# Painting With Light



## No' 8

Using 16 mm  nikkor lens  with  4.5  min  exposure,i  had  the time to paint with small flashlights.


----------



## AquaVelvet

very nice I like that very much!!!! the green on the walls just gives the right feeling to the image! the lights make it original! good job!


----------



## William Petruzzo

Extremely cool shot.


----------



## hypnosismark

Yeah, very cool, I really like the impressionist feel of the tunnel of greenery, and Aqua Velvet is right, the green on the wall is perfect.

my hypnosis website


----------



## Teknik

Sicc shot


----------



## Ko-ning

Did you edit this in PS to get the green look on the walls? Or did you do everything with lights and no software involved?


----------



## No' 8

Ko-ning said:


> Did you edit this in PS to get the green look on the walls? Or did you do everything with lights and no software involved?

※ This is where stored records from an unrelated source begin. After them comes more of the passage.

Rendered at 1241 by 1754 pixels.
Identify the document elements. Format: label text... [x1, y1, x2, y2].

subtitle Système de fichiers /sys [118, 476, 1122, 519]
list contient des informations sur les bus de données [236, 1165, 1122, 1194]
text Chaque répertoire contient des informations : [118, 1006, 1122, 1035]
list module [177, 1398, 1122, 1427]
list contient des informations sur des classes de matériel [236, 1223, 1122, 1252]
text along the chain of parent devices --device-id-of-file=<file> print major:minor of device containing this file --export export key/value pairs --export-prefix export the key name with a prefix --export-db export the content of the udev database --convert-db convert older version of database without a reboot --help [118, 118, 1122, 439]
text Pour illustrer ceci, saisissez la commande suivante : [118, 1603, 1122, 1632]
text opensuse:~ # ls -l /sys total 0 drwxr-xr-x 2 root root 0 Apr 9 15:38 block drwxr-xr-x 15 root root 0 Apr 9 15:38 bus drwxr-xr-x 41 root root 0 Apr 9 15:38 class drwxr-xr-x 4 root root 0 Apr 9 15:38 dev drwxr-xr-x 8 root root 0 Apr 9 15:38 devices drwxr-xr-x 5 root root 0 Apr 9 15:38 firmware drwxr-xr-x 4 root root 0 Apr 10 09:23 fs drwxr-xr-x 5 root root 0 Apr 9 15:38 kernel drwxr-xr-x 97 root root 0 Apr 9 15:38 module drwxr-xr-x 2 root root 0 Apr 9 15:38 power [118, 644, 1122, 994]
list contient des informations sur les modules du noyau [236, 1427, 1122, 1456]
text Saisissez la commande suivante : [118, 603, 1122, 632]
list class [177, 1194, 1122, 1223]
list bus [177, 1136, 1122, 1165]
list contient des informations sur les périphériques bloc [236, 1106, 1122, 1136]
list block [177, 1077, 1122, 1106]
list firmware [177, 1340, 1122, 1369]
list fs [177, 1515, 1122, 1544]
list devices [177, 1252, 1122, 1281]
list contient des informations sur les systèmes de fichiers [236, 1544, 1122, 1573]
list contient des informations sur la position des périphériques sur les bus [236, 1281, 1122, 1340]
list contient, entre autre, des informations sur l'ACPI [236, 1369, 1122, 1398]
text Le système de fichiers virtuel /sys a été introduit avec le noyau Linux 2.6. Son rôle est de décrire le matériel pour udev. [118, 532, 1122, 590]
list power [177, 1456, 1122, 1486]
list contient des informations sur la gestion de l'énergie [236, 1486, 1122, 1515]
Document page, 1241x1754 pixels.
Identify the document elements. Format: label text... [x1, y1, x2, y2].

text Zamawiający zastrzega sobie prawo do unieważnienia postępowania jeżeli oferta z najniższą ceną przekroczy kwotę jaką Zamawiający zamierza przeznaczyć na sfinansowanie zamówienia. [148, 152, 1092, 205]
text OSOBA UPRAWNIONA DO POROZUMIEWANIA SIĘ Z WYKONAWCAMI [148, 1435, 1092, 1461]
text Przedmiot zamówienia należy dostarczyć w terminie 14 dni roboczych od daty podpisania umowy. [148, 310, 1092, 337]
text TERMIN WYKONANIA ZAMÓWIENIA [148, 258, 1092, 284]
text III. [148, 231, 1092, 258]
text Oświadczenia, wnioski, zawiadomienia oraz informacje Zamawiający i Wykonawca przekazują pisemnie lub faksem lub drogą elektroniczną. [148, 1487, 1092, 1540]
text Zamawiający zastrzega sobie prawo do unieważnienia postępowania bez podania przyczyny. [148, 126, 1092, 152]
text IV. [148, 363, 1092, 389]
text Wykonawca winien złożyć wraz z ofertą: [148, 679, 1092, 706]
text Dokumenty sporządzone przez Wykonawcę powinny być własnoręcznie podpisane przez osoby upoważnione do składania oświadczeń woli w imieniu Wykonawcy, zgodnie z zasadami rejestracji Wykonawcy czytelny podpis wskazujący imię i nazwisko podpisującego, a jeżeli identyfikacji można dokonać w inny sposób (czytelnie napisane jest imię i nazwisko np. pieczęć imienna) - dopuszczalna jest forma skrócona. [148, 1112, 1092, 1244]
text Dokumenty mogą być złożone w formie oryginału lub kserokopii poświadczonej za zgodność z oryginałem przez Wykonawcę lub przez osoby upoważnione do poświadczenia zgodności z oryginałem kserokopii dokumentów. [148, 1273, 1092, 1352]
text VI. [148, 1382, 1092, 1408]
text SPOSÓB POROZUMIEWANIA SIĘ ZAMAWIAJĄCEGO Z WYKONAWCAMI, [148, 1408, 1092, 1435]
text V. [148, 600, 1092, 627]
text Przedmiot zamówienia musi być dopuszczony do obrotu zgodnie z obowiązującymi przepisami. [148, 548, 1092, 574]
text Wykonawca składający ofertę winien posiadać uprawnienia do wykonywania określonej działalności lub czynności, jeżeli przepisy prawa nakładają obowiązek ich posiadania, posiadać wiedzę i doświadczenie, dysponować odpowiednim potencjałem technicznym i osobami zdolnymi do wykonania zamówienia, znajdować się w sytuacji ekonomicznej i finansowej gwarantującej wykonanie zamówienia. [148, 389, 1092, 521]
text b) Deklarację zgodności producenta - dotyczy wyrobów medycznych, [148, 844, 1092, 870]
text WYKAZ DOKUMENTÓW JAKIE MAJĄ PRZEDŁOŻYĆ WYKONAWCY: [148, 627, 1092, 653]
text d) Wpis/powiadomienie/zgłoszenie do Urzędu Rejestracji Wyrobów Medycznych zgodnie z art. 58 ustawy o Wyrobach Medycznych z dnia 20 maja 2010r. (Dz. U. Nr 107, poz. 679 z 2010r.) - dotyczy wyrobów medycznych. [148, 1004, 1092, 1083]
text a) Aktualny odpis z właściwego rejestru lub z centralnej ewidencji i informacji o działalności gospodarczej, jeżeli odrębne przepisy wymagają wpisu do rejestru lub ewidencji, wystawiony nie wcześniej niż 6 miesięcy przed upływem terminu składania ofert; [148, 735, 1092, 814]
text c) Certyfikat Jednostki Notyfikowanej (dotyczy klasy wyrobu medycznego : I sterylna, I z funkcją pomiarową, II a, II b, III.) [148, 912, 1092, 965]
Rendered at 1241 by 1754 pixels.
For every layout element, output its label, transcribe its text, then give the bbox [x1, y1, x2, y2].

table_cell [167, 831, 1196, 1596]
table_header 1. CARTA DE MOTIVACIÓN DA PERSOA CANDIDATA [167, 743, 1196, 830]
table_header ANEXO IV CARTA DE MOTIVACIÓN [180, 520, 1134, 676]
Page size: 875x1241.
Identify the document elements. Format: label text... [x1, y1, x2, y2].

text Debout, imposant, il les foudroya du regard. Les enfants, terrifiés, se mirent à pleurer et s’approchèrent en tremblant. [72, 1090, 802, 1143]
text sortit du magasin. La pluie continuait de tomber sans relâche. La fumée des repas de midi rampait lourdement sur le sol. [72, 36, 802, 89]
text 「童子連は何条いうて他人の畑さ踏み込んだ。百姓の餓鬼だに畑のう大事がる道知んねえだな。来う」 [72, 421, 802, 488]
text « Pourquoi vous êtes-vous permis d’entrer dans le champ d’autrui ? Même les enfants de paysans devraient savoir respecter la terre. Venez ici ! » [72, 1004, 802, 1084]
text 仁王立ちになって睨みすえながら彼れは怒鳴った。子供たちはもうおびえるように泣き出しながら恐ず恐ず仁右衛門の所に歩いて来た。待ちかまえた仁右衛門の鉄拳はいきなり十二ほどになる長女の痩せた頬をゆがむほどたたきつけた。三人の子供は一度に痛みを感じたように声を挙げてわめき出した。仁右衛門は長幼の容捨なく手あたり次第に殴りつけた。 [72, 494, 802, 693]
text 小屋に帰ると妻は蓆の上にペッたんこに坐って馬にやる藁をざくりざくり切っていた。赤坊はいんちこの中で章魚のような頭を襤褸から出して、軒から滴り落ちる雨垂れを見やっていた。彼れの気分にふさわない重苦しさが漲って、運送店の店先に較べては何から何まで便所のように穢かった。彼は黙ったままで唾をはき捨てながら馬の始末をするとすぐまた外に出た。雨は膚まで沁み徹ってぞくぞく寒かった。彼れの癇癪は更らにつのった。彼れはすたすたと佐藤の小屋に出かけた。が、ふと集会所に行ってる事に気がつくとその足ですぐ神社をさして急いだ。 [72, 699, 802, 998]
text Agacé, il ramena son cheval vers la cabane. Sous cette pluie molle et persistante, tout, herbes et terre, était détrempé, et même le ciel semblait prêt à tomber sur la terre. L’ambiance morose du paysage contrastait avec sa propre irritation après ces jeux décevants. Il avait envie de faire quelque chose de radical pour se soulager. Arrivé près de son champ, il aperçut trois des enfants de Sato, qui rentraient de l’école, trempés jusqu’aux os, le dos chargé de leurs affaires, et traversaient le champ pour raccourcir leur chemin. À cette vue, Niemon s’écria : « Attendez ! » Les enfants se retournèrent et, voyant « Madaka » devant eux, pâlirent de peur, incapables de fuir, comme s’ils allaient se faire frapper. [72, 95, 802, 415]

 No software,what soever,was involved.what you see is what you get...
Dan.


----------



## tasman

??????  I dont see a picture.


----------



## No' 8

tasman said:


> ?????? I dont see a picture.


look up,roll up with your mouse.


----------



## tasman

No' 8 said:


> look up,roll up with your mouse.


 Well if its there, the photo wont load for me. After a few minutes all I got was a little box with and x in it.


----------



## phoenix_rising

Very cool! It reminds me of some of the shots I took with sparklers...

This was a just for fun pic for the Michigan Fbody Association at a get together in Western MI.


----------



## rom4n301

i gatta try that some time fo sho


----------



## No' 8

Essex Toys said:


> Erm... if you're painting with flashlights how come you don't appear in the shot yourself?


i moved all the time...that's why...


----------



## reg

Essex Toys said:


> Erm... if you're painting with flashlights how come you don't appear in the shot yourself?



Long exposure works magic like that


----------



## youbetcha1018

Cool Shots!!! I like them so much. Got to try that!:thumbup:


----------